Richard Prince: Instagram Art – Is Appropriation Art Appropriate?

Richard Prince

The famed American artist Richard Prince is in the news again for his particular practice of appropriation, and as usual questions of copyright infringement have dominated the dialogue surrounding the works on sites such as Business Insider. Prince pulls the photographs from the Instagram pages of his subjects, which is in fact the digital version of his long-standing invention of ‘Re-photography.’

The model and cosmetics entrepreneur Doe Deere wrote on Instagram recently after a portrait of her was presented at Frieze New York. “Yes, my portrait is currently displayed at the Frieze Gallery in NYC, Yes, it’s just a screenshot (not a painting). No, I did not give my permission and yes, the controversial artist Richard Prince put it up anyway. It’s already sold ($90,000 I’ve been told) during the VIP preview. No, I’m not gonna go after him. And nope, I have no idea who ended up with it!”

But Prince is no stranger to those individuals who do go after him: in 2013, the artist won a lawsuit in the United States Court of Appeals against photographer Patrick Cariou over his “Canal Zone” series, in which Prince modified in various ways several of Cariou’s Panamanian landscape photographs and portraits of Rastafarians. Subsequently it was ruled that all but five of the works altered the original content enough that they were “transformative” and therefore did not constitute infringement.

This activity has been the mainstay of the artist’s practice for many decades. Prince invented his own conceptual process as the inventor of ‘Re- photography’; the artist would appropriate existing images – often sourced from advertising as with his famous Marlborough works – and would re-contextualise them by Re-photographing the initial image – a photo of a photo – then subtly re-cropping the image: a practice that would shift the perspective of not only the viewer, but also it would seem, the courts.

Business Insider has recently stated that it believes that unless Prince is taken to court, there is no way of knowing whether or not he is guilty of copyright infringement, despite the fact that the artist has not received permission to use most of the photographs.

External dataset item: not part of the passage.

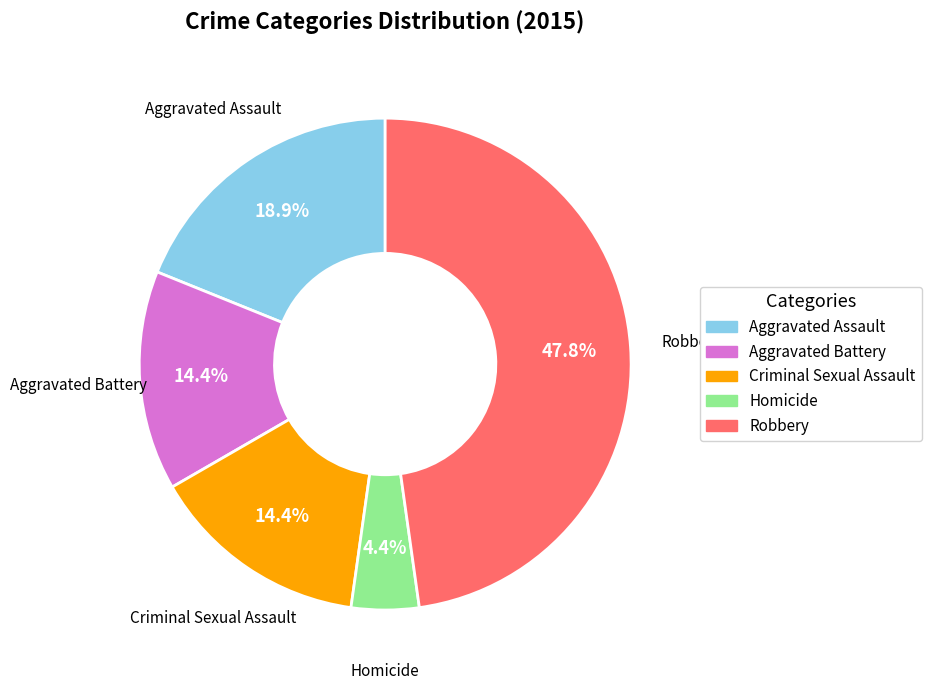

Approximately how many times larger is the value at Criminal Sexual Assault compared to Aggravated Assault?

0.8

But the simple fact that he’s altered the images might help the work meet the requirements of fair use, which is a suitable defence against the charge of copyright infringement.

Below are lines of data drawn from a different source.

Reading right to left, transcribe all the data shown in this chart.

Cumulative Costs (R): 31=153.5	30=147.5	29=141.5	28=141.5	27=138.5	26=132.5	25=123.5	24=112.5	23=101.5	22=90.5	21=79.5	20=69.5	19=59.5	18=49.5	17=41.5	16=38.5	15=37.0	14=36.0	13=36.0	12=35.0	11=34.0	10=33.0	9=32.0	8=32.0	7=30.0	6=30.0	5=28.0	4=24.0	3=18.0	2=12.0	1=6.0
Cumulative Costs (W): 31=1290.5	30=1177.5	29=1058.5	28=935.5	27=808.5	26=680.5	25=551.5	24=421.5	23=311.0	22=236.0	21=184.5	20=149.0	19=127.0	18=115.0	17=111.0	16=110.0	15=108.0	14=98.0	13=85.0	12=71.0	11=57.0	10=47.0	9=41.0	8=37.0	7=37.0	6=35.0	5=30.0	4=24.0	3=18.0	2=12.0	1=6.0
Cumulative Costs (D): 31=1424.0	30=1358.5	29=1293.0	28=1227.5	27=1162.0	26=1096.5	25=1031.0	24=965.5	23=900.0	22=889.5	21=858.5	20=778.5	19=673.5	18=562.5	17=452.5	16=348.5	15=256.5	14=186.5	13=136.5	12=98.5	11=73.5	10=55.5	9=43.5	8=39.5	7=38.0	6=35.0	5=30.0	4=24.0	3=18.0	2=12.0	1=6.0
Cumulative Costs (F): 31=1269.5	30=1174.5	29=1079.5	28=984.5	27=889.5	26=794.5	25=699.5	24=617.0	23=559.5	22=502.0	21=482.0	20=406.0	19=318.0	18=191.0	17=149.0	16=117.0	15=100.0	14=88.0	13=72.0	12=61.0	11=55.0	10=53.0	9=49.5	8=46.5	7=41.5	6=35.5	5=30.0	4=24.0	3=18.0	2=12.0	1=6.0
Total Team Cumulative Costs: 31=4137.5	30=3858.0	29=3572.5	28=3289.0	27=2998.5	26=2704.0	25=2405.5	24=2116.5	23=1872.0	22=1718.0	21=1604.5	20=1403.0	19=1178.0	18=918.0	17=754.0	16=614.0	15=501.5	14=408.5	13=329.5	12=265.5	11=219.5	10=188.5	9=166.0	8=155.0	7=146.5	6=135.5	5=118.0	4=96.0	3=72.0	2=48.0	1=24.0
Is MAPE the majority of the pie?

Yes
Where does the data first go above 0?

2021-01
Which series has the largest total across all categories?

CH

It is true that Richard Prince has built a controversial career from the appropriation of the image, due to appearing to present the works largely unchanged from the original primary source. But that in fact this is the entire point of the artist’s socio-cultural statement.

Prince’s latest practice of sourcing works from Instagram without permission and selling with images for $100,000 a piece, is currently upsetting a number of individuals; but with the appropriation of these Instagram images Prince adds his own fictional social media comments below each one. The ‘Re-photography’ hits the digital age, as the artist copies the original and does his re-crop – not only to keep the courts happy – but to re-contextualise the image.

The artist has been described throughout his career as a con man, a creative hustler. These opinions of Prince have often been insinuated; but this is an impossibility, as it would be a “position.” Many have misinterpreted ambiguity for dishonesty, but for the work to be disingenuous it would require a singular viewpoint: the artist has always held the Duchampian standpoint of a ‘non-authorial’ position. Prince’s ego is not present in the creation of the work.

The artist’s Instagram copy is in fact simulacrum as the initial Instagramer’s identity is masked through Prince’s re-contextualisation of the image – the work is a signifier of our current cultural predicament: the image becomes a reflection of itself, our identity is lost. Baudrillard was right about mass media substituting itself for reality, and Prince proves it via the cyclical emptiness of a social media reflection. There is a long-standing tradition of appropriation in art, after all, where would current cultural understanding – and the image in art be – without the appropriations of Andy Warhol? Is appropriation art appropriate? – Absolutely.